# Circle to Circle Tangent Equation

1. Jan 8, 2010

### billinr

I am trying to write an Excel template which will chart two circles and their external tangent lines - similar to a belt and two pulley system.

I have the formulas to calculate and chart the circles. I am looking for a formula to calculate the tangent points between the circles, given the following criteria:

Circle 1 will always have a center at 0,0
Circle 2 will always be larger than circle 1
Center points of both circles will always be on the X axis
Diameters and center distances are known, and will change with the system design

Is there such a formula published?

Thank you

2. Jan 8, 2010

### billinr

I should have included an example....

Circle 1 has a diameter of 21
Circle 2 has a diameter of 106.7
Center distance is 152.2

Thanks

3. Jan 8, 2010

### zgozvrm

In regard to the "upper belt":

Define the center of circle 1 as point A and the center of circle 2 as point B.

The line segment tangent to the top of both circles will intersect circle 1 at point C and circle 2 at point D. Radius AC of circle 1 will be parallel to radius BD of circle 2 (since both are perpendicular to the "belt" CD).

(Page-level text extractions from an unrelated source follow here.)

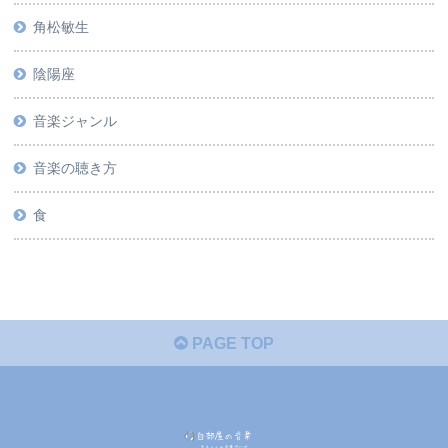
角松敏生
陰陽座
音楽ジャンル
音楽の聴き方
食
PAGE TOP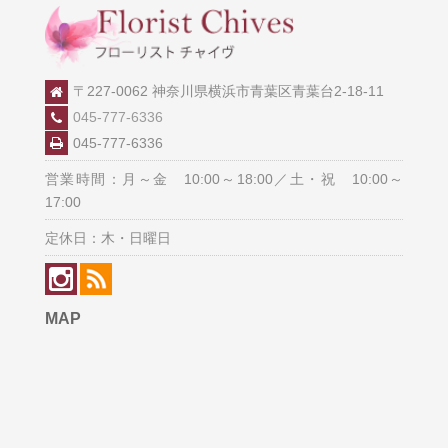
〒227-0062 神奈川県横浜市青葉区青葉台2-18-11
045-777-6336
045-777-6336
営業時間：月～金 10:00～18:00／土・祝 10:00～
17:00
定休日：木・日曜日
MAP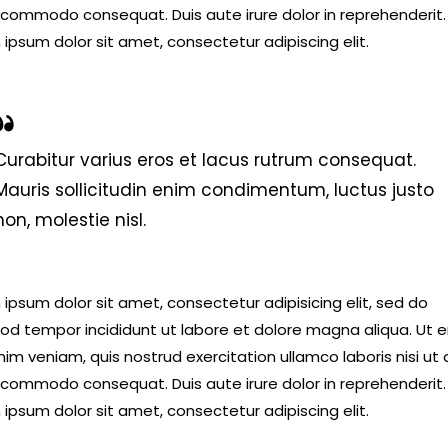
 commodo consequat. Duis aute irure dolor in reprehenderit.
ipsum dolor sit amet, consectetur adipiscing elit.
Curabitur varius eros et lacus rutrum consequat.
Mauris sollicitudin enim condimentum, luctus justo
non, molestie nisl.
ipsum dolor sit amet, consectetur adipisicing elit, sed do
od tempor incididunt ut labore et dolore magna aliqua. Ut 
im veniam, quis nostrud exercitation ullamco laboris nisi ut a
 commodo consequat. Duis aute irure dolor in reprehenderit.
ipsum dolor sit amet, consectetur adipiscing elit.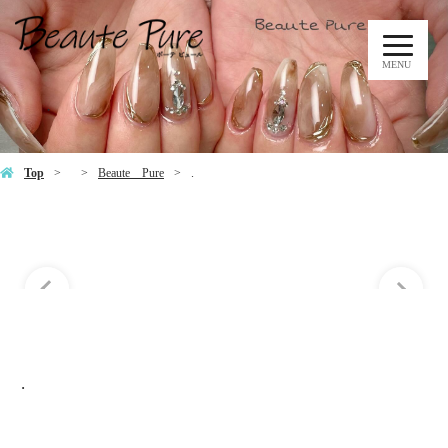
MENU
.
Top
Beaute Pure
.
.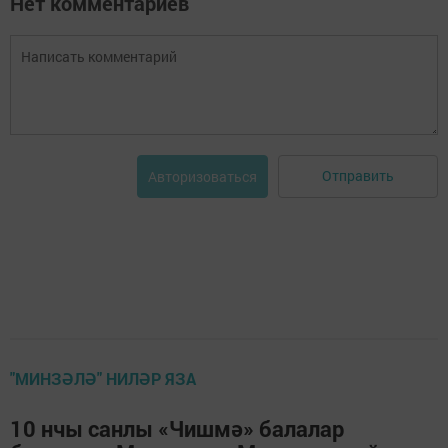
Нет комментариев
Отправить
Авторизоваться
"МИНЗӘЛӘ" НИЛӘР ЯЗА
10 нчы санлы «Чишмә» балалар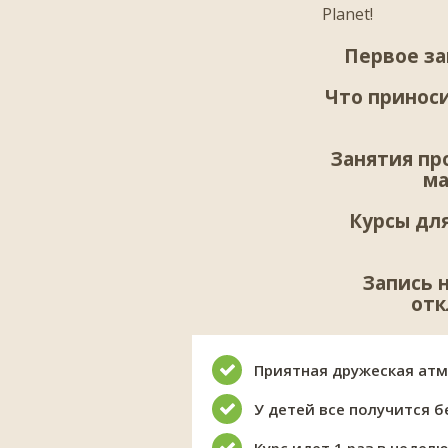
Planet!
Первое за
Что приноси
Занятия про
ма
Курсы дл
Запись 
отк
Приятная дружеская атм
У детей все получится 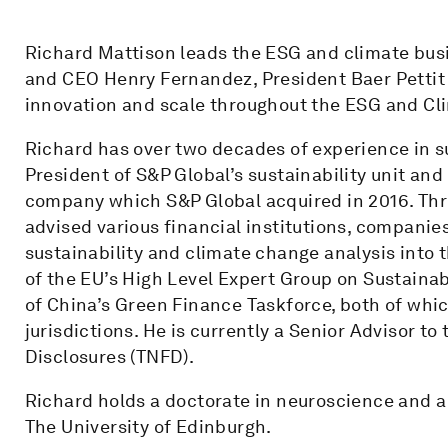
Richard Mattison leads the ESG and climate bus
and CEO Henry Fernandez, President Baer Pettit
innovation and scale throughout the ESG and Cl
Richard has over two decades of experience in su
President of S&P Global’s sustainability unit and
company which S&P Global acquired in 2016. Thro
advised various financial institutions, compani
sustainability and climate change analysis into
of the EU’s High Level Expert Group on Sustaina
of China’s Green Finance Taskforce, both of whic
jurisdictions. He is currently a Senior Advisor to
Disclosures (TNFD).
Richard holds a doctorate in neuroscience and a
The University of Edinburgh.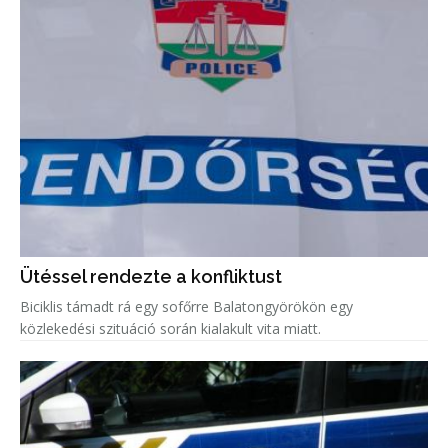
Ütéssel rendezte a konfliktust
Biciklis támadt rá egy sofőrre Balatongyörökön egy
közlekedési szituáció során kialakult vita miatt.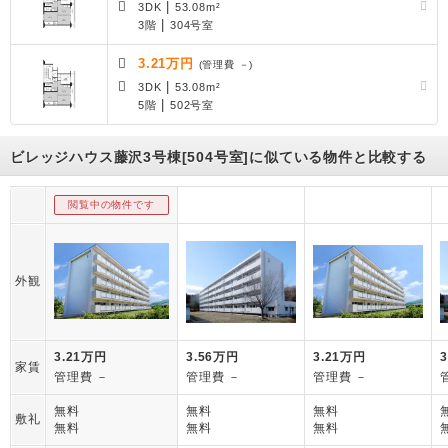
|
3DK
53.08m²
|
3階
304号室
3.21万円
(管理費 －)
|
3DK
53.08m²
|
5階
502号室
ビレッジハウス藤沢3号棟[504号室]に似ている物件と比較する
閲覧中の物件です
外観
3.21万円
3.56万円
3.21万円
家賃
管理費 －
管理費 －
管理費 －
無料
無料
無料
敷礼
無料
無料
無料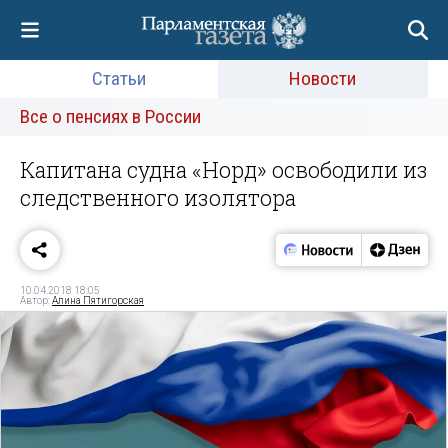
Статьи
Новости
Все о пенсиях в России
Капитана судна «Норд» освободили из
следственного изолятора
10.04.2018 18:05
Автор:
Алина Пятигорская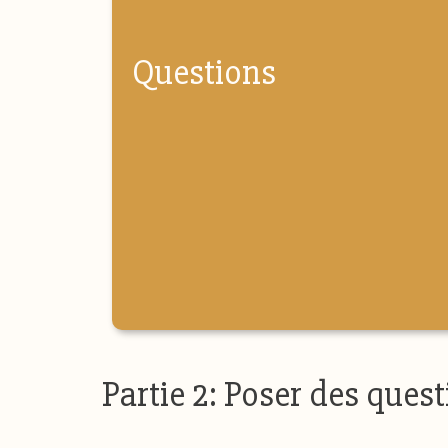
Questions
Partie 2: Poser des que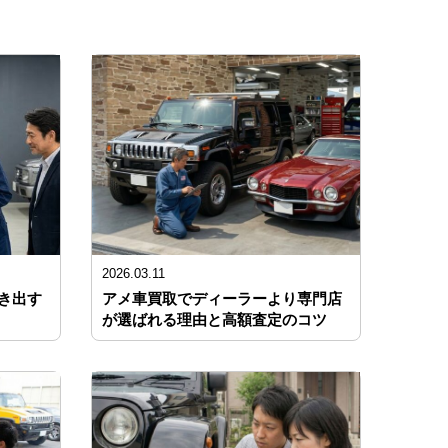
2026.03.11
き出す
アメ車買取でディーラーより専門店
が選ばれる理由と高額査定のコツ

You can then construct a line segment parallel to line segment CD (the upper belt) from the center of circle 1 (point A) to radius BD of circle 2. Call this intersection point E. This line segment AE will have the same length as segment CD. It will also divide radius BD of circle 2 into 2 segments; DE with a length equal to radius AC of circle 1 (21) and BE with a length equal to the difference between the two radii

$$\left(\frac{106.7}{2} - \frac{21}{2}\right) = 42.85$$.

Now you have right triangle ABE with right angle AEB and hypoteneuse AB = 152.2. The angle of radius BD of circle 2 (angle ABE) can be found by

$$\cos^{-1}\left(\frac{42.85}{152.2}\right)$$

Or, more generally

$$\cos^{-1} \left(\frac{R2 - R1}{D} \right)$$

where R1 is the radius of circle 1, R2 is the radius of circle 2, and D is the distance between the centers of the circles.

The tangent point of circle 1 is then at [itex](x_1, y_1)[/tex]
The tangent point of circle 2 is at [itex](x_2, y_2)[/tex]

$$X_1 = \frac{R1^2 - (R1 \times R2)}{D}$$

$$Y_1 = \sqrt{R1^2 - {X_1}^2}$$

$$X_2 =D - \frac{R2^2 - (R1 \times R2)}{D}$$

$$Y_2 = \sqrt{R2^2 - (D - X_2)^2}$$

Use similar logic to find the "lower belt"

Last edited: Jan 9, 2010
4. Jan 9, 2010

### zgozvrm

I made a couple of corrections to my last post.

1) I originally mistook the diameter values given as radius values

2) There were typos in my formulas

5. Jan 11, 2010

### billinr

Thank you very much for the help.